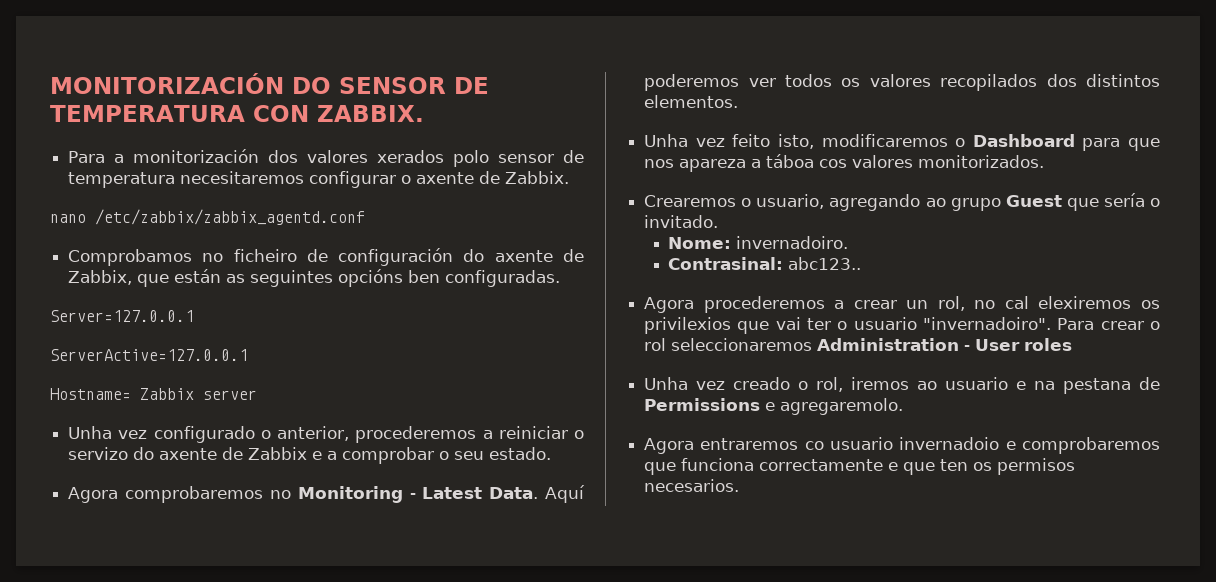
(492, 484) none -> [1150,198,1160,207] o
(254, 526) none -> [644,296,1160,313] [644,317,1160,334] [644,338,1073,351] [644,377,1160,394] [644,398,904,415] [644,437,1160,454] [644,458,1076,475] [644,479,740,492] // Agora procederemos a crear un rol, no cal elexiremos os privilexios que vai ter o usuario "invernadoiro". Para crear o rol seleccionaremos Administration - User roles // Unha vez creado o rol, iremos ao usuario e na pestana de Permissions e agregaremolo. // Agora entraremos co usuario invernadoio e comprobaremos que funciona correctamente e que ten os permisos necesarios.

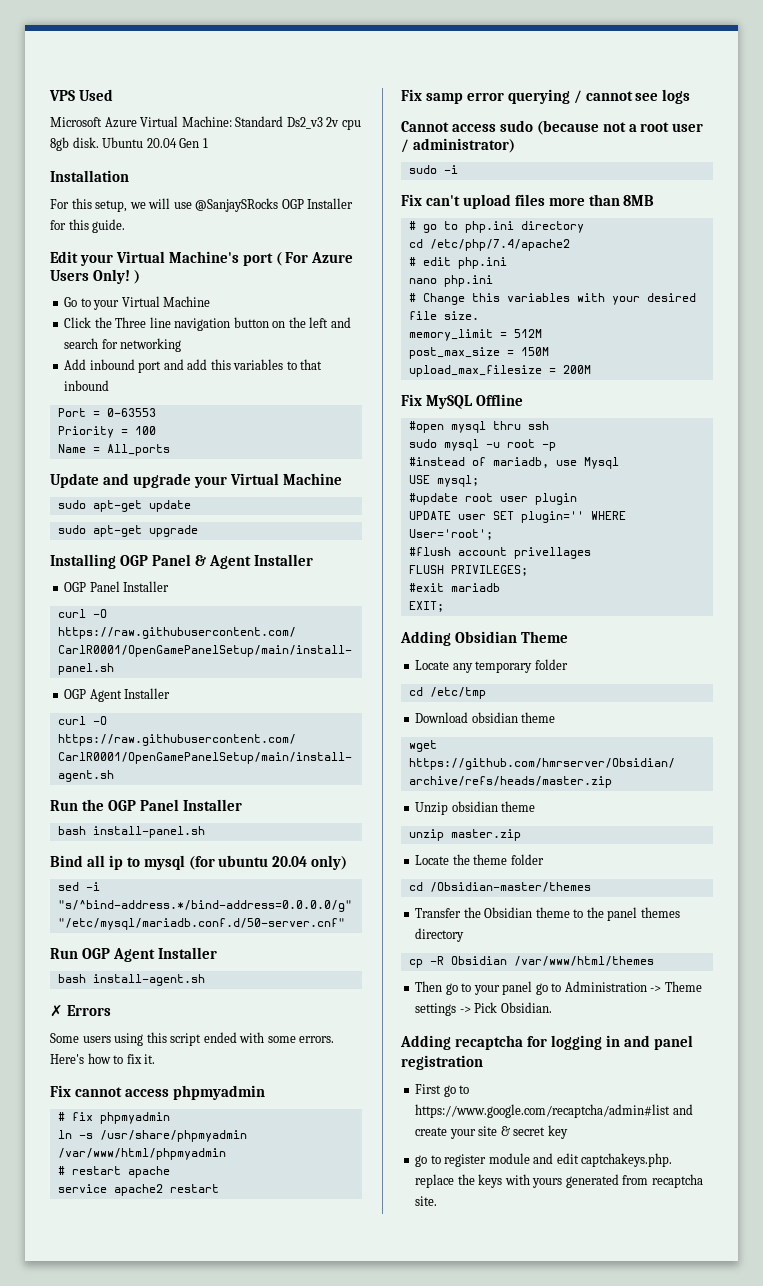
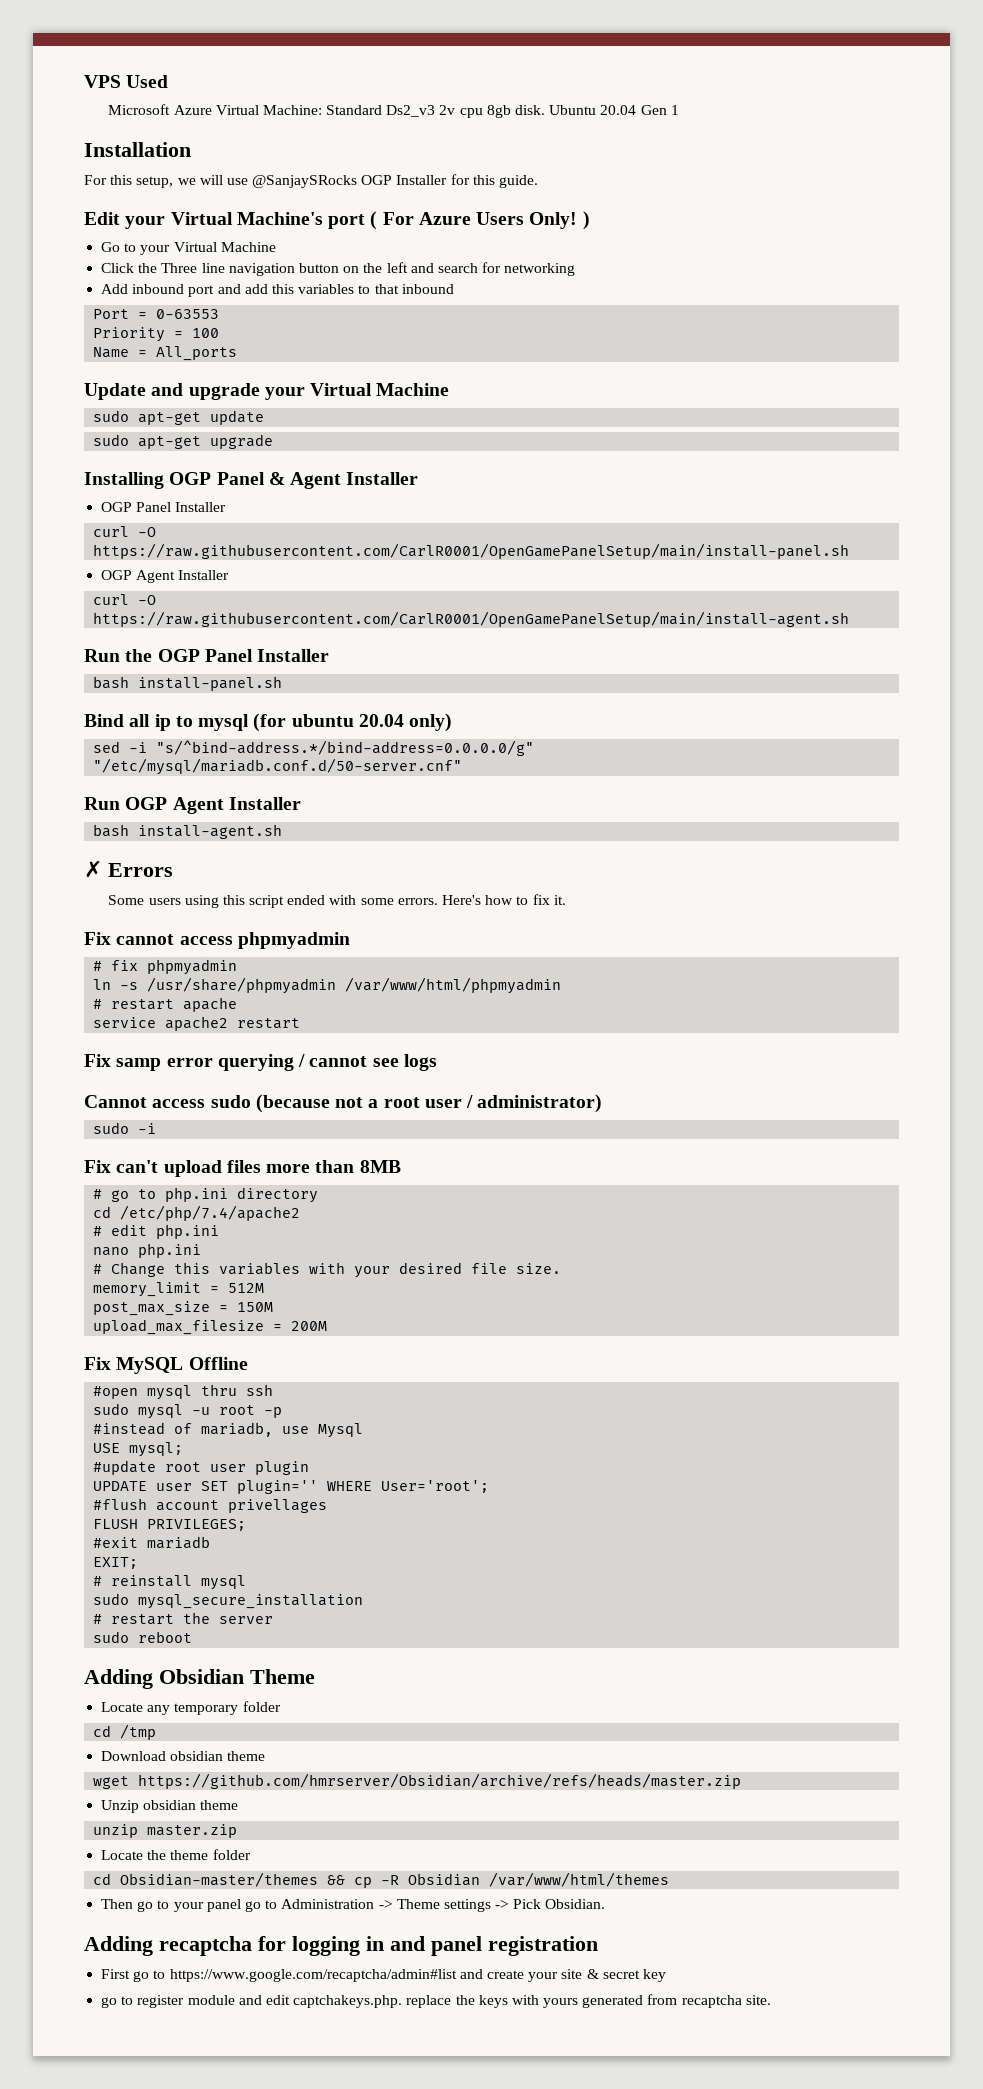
(444, 606) none -> [93,1575,247,1590] [93,1593,364,1609] [93,1612,274,1625] [93,1631,193,1643] // # reinstall mysql // sudo mysql_secure_installation // # restart the server // sudo reboot
[429,687,486,699] /etc/tmp -> [120,1724,157,1740] /tmp
[429,882,591,892] [415,907,680,921] [415,928,465,942] /Obsidian-master/themes // Transfer the Obsidian theme to the panel themes directory // -> [120,1872,346,1887] Obsidian-master/themes &&

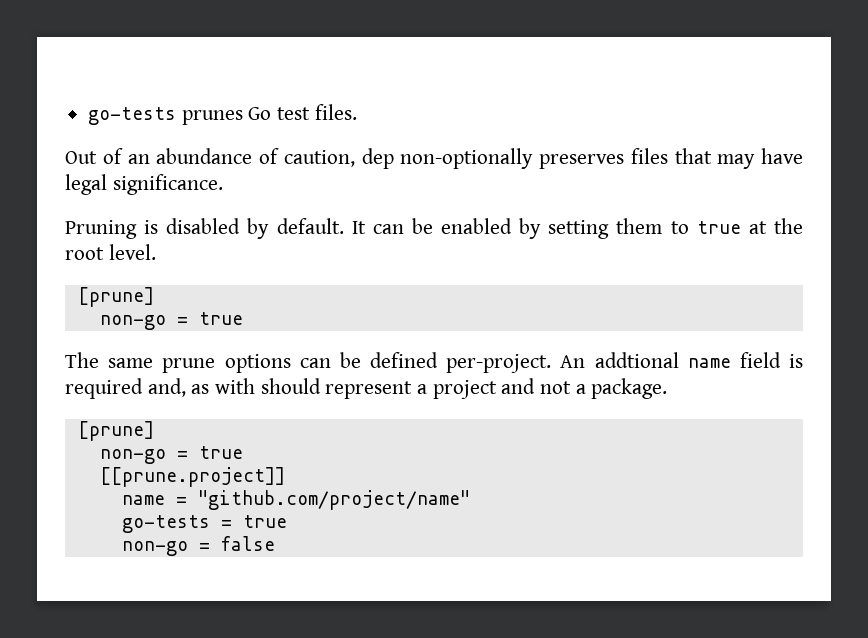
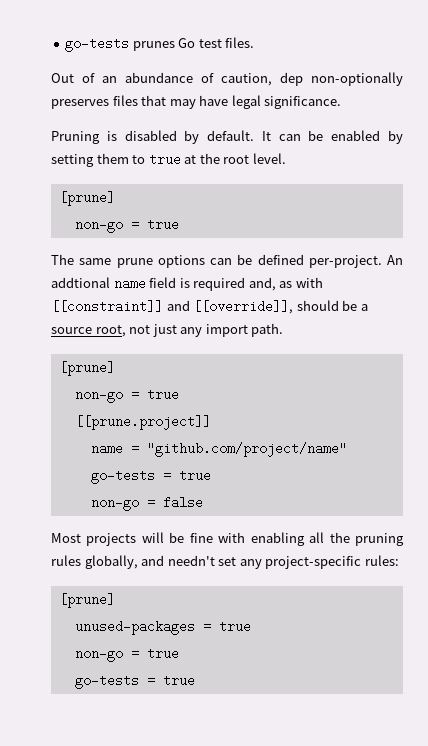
[260,378,668,399] should represent a project and not a package. -> [51,300,368,314] [51,323,284,337] [[constraint]] and [[override]], should be a source root, not just any import path.
(275, 543) none -> [51,532,404,546] [51,555,399,569] [58,593,115,608] [74,620,251,635] [74,647,179,662] [74,674,195,689] // Most projects will be fine with enabling all the pruning rules globally, and needn't set any project-specific rules: // [prune] // unused-packages = true // non-go = true // go-tests = true

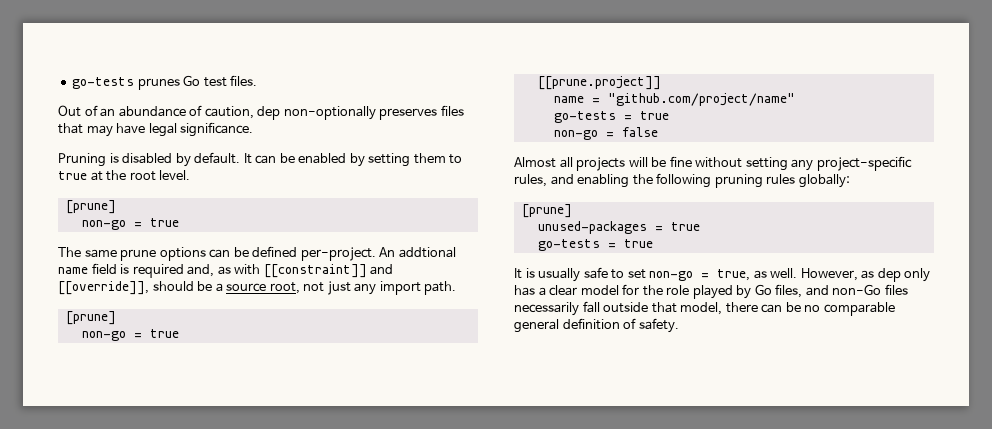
[51,533,81,543] Most -> [514,157,573,168] Almost all
[218,532,404,546] [51,555,399,569] with enabling all the pruning rules globally, and needn't set any project-specific rules: -> [695,156,912,171] [514,173,850,188] without setting any project-specific rules, and enabling the following pruning rules globally:
[74,647,179,662] [74,674,195,689] non-go = true // go-tests = true -> [537,239,653,251] [514,267,931,282] [514,284,908,299] [514,301,895,316] [514,318,679,333] go-tests = true // It is usually safe to set non-go = true, as well. However, as dep only has a clear model for the role played by Go files, and non-Go files necessarily fall outside that model, there can be no comparable general definition of safety.

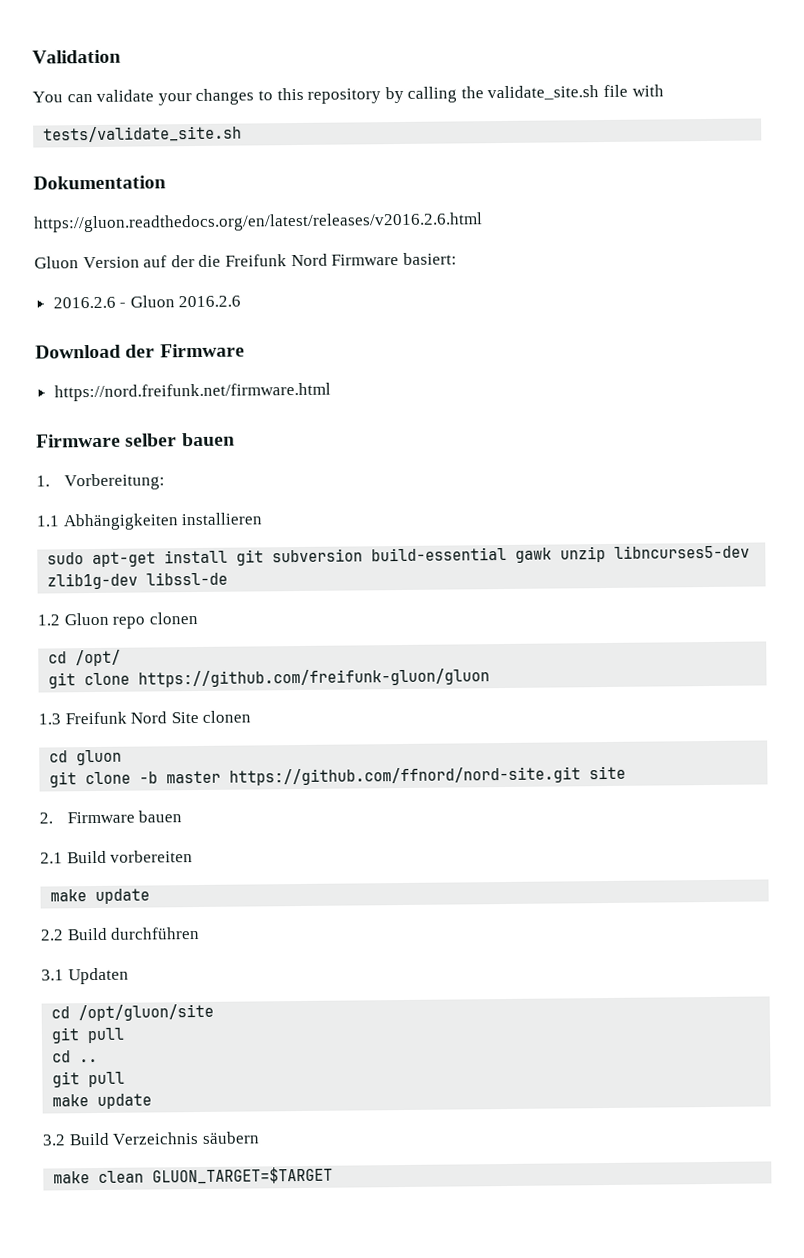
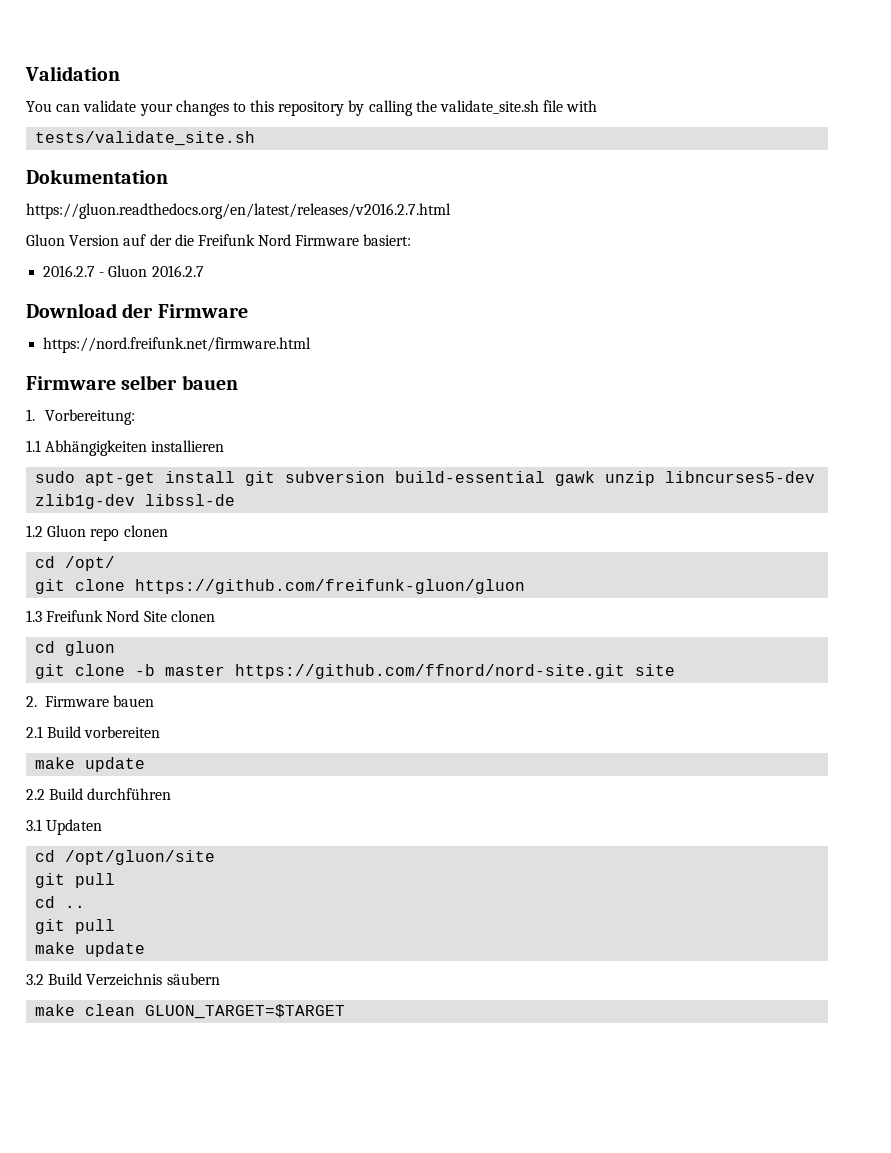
[33,212,483,233] https://gluon.readthedocs.org/en/latest/releases/v2016.2.6.html -> [26,203,451,219] https://gluon.readthedocs.org/en/latest/releases/v2016.2.7.html
[52,296,116,309] 2016.2.6 -> [43,265,96,277] 2016.2.7
[178,295,242,308] 2016.2.6 -> [151,265,204,277] 2016.2.7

• Work order: Would you restate the records above word for word and exclude the pictures?

• Response to this exercise:
(492, 484) none -> [1150,198,1160,207] o
(254, 526) none -> [644,296,1160,313] [644,317,1160,334] [644,338,1073,351] [644,377,1160,394] [644,398,904,415] [644,437,1160,454] [644,458,1076,475] [644,479,740,492] // Agora procederemos a crear un rol, no cal elexiremos os privilexios que vai ter o usuario "invernadoiro". Para crear o rol seleccionaremos Administration - User roles // Unha vez creado o rol, iremos ao usuario e na pestana de Permissions e agregaremolo. // Agora entraremos co usuario invernadoio e comprobaremos que funciona correctamente e que ten os permisos necesarios.

(444, 606) none -> [93,1575,247,1590] [93,1593,364,1609] [93,1612,274,1625] [93,1631,193,1643] // # reinstall mysql // sudo mysql_secure_installation // # restart the server // sudo reboot
[429,687,486,699] /etc/tmp -> [120,1724,157,1740] /tmp
[429,882,591,892] [415,907,680,921] [415,928,465,942] /Obsidian-master/themes // Transfer the Obsidian theme to the panel themes directory // -> [120,1872,346,1887] Obsidian-master/themes &&

[260,378,668,399] should represent a project and not a package. -> [51,300,368,314] [51,323,284,337] [[constraint]] and [[override]], should be a source root, not just any import path.
(275, 543) none -> [51,532,404,546] [51,555,399,569] [58,593,115,608] [74,620,251,635] [74,647,179,662] [74,674,195,689] // Most projects will be fine with enabling all the pruning rules globally, and needn't set any project-specific rules: // [prune] // unused-packages = true // non-go = true // go-tests = true

[51,533,81,543] Most -> [514,157,573,168] Almost all
[218,532,404,546] [51,555,399,569] with enabling all the pruning rules globally, and needn't set any project-specific rules: -> [695,156,912,171] [514,173,850,188] without setting any project-specific rules, and enabling the following pruning rules globally:
[74,647,179,662] [74,674,195,689] non-go = true // go-tests = true -> [537,239,653,251] [514,267,931,282] [514,284,908,299] [514,301,895,316] [514,318,679,333] go-tests = true // It is usually safe to set non-go = true, as well. However, as dep only has a clear model for the role played by Go files, and non-Go files necessarily fall outside that model, there can be no comparable general definition of safety.

[33,212,483,233] https://gluon.readthedocs.org/en/latest/releases/v2016.2.6.html -> [26,203,451,219] https://gluon.readthedocs.org/en/latest/releases/v2016.2.7.html
[52,296,116,309] 2016.2.6 -> [43,265,96,277] 2016.2.7
[178,295,242,308] 2016.2.6 -> [151,265,204,277] 2016.2.7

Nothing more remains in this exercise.